◆ Passage provided ◆
-------

Sorry, this still makes no sense. LLMs don't care about files. The way most codings systems work is that they simply provide the whole file to the LLM rather than a subset of it. That's just a choice in how you implemented your RAG search system and database. In this case the "record" is big, a file. No doubt that works for code, but it's nonsensical outside that.
E.g. for wikipedia the logical unit would likely be an article. For a book, maybe it's a chapter, or maybe it's a paragraph. You need to design the system around your content and feed the LLM an appropriate logically related set of data.
Oh but they do. These CLI agents are trained and specifically tuned to work with the filesystem. It’s not about the content or how it’s actually stored, it’s about the familiar access patterns.
I can’t begin to tell you how many times I’ve seen a coding agent figure out it can get some data directly from the filesystem instead of a dedicated, optimized tool it was specifically instructed to use for this purpose.

-------

Could you continue the forum discussion about coding agents and filesystem access from the point where it stops?

-------

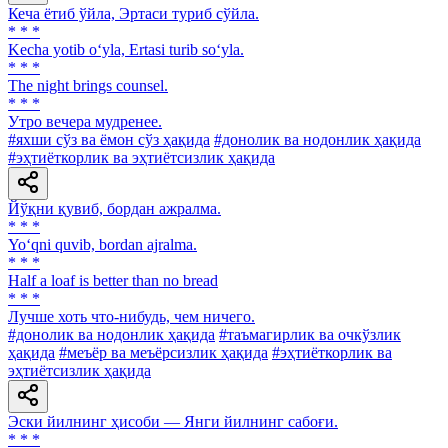
Кеча ётиб ўйла, Эртаси туриб сўйла.
* * *
Kecha yotib o‘yla, Ertasi turib so‘yla.
* * *
The night brings counsel.
* * *
Утро вечера мудренее.
#яхши сўз ва ёмон сўз ҳақида
#донолик ва нодонлик ҳақида
#эҳтиёткорлик ва эҳтиётсизлик ҳақида
Йўқни қувиб, бордан ажралма.
* * *
Yo‘qni quvib, bordan ajralma.
* * *
Half a loaf is better than no bread
* * *
Лучше хоть что-нибудь, чем ничего.
#донолик ва нодонлик ҳақида
#таъмагирлик ва очкўзлик
ҳақида
#меъёр ва меъёрсизлик ҳақида
#эҳтиёткорлик ва
эҳтиётсизлик ҳақида
Эски йилнинг ҳисоби — Янги йилнинг сабоғи.
* * *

-------

◆ Result for this exercise ◆
You basically can’t stop these things from messing with files, it’s in their DNA. You block one shell command, they’ll find another. Either revoke shell access completely or play whackamole. You cannot believe how badly they want to work with files.
Yeah, some of the uplift people are anecdotally seeing from “just using the filesystem” is, imo, on account of how difficult it is to take a principled approach to pre-chunking when implementing other approaches.
Empirically, agents (especially the coding CLIs) seem to be doing so much better with files, even if the tooling around them is less than ideal.
With other custom tools they instantly lose 50 IQ points, if they even bother using the tools in the first place.